*What is being asked*.
Quote word for word the stretch of the rows below from the line containing "Olympic 520 BR" through the line containing "castigada. Cuando busqué", including both of those lines.

::: Excerpted data

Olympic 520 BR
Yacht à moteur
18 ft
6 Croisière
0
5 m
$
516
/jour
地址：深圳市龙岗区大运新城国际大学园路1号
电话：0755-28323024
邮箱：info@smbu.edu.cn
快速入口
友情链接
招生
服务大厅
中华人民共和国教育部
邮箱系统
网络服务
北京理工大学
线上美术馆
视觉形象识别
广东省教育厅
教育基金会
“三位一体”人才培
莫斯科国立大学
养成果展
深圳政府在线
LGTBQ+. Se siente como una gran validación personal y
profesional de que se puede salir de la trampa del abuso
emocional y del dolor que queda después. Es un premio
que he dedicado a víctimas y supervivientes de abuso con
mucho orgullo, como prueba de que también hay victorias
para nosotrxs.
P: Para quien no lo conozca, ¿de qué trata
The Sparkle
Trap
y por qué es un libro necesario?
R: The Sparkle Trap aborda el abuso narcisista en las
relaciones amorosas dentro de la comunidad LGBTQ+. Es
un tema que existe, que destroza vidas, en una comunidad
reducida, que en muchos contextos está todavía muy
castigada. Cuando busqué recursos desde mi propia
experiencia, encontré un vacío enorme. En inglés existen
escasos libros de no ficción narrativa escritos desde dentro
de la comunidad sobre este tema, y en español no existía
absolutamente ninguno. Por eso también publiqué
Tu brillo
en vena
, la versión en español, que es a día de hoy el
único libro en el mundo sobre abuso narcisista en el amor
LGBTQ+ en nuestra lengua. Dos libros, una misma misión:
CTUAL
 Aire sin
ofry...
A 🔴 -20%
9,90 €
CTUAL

::::::
::: Excerpted data

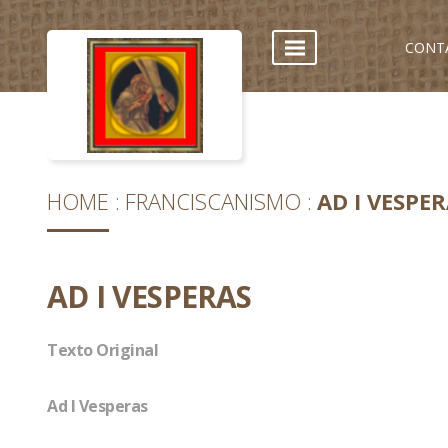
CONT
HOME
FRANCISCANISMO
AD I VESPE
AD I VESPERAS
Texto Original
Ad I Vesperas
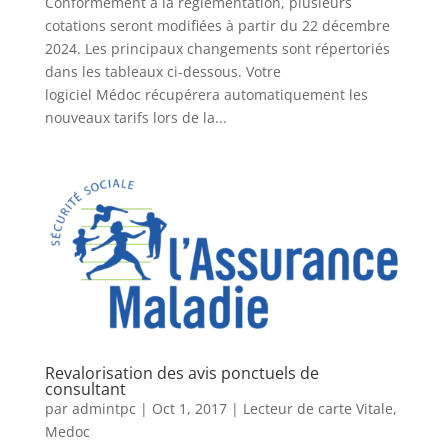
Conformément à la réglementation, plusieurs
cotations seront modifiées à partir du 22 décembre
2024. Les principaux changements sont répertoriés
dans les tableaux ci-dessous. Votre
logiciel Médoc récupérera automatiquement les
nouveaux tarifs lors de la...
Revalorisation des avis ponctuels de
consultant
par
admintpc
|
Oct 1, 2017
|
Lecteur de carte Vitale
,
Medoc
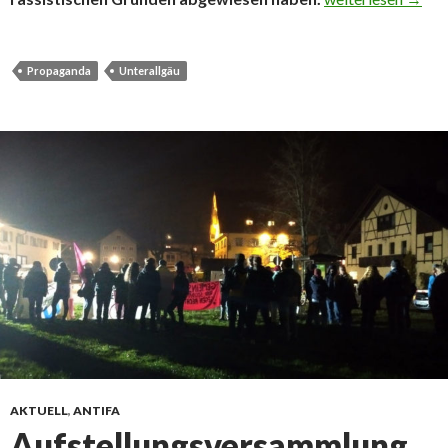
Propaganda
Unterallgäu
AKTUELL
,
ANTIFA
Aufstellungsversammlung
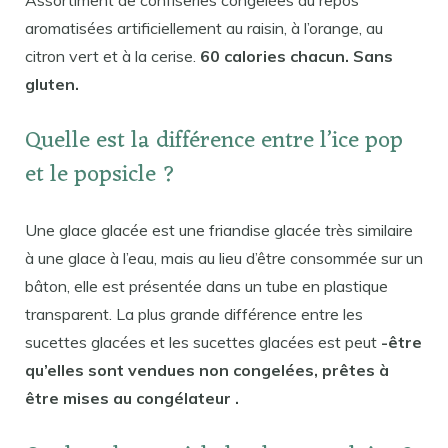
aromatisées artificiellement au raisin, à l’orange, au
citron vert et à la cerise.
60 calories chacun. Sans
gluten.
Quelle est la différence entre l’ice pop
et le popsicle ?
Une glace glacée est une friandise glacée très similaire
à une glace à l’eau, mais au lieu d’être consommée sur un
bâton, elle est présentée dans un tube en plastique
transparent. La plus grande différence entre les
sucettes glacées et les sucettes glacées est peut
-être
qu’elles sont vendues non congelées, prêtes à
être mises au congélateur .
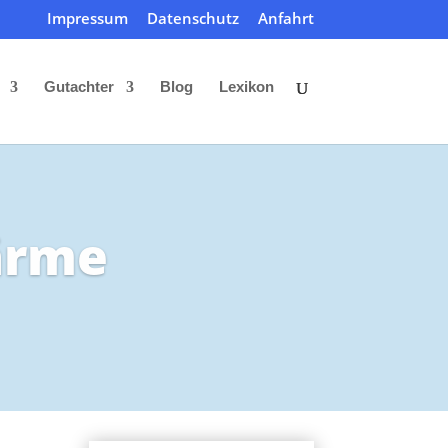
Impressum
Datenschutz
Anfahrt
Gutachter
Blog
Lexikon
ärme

::::::

*Response to this exercise*.
Olympic 520 BR
Yacht à moteur
18 ft
6 Croisière
0
5 m
$
516
/jour
地址：深圳市龙岗区大运新城国际大学园路1号
电话：0755-28323024
邮箱：info@smbu.edu.cn
快速入口
友情链接
招生
服务大厅
中华人民共和国教育部
邮箱系统
网络服务
北京理工大学
线上美术馆
视觉形象识别
广东省教育厅
教育基金会
“三位一体”人才培
莫斯科国立大学
养成果展
深圳政府在线
LGTBQ+. Se siente como una gran validación personal y
profesional de que se puede salir de la trampa del abuso
emocional y del dolor que queda después. Es un premio
que he dedicado a víctimas y supervivientes de abuso con
mucho orgullo, como prueba de que también hay victorias
para nosotrxs.
P: Para quien no lo conozca, ¿de qué trata
The Sparkle
Trap
y por qué es un libro necesario?
R: The Sparkle Trap aborda el abuso narcisista en las
relaciones amorosas dentro de la comunidad LGBTQ+. Es
un tema que existe, que destroza vidas, en una comunidad
reducida, que en muchos contextos está todavía muy
castigada. Cuando busqué recursos desde mi propia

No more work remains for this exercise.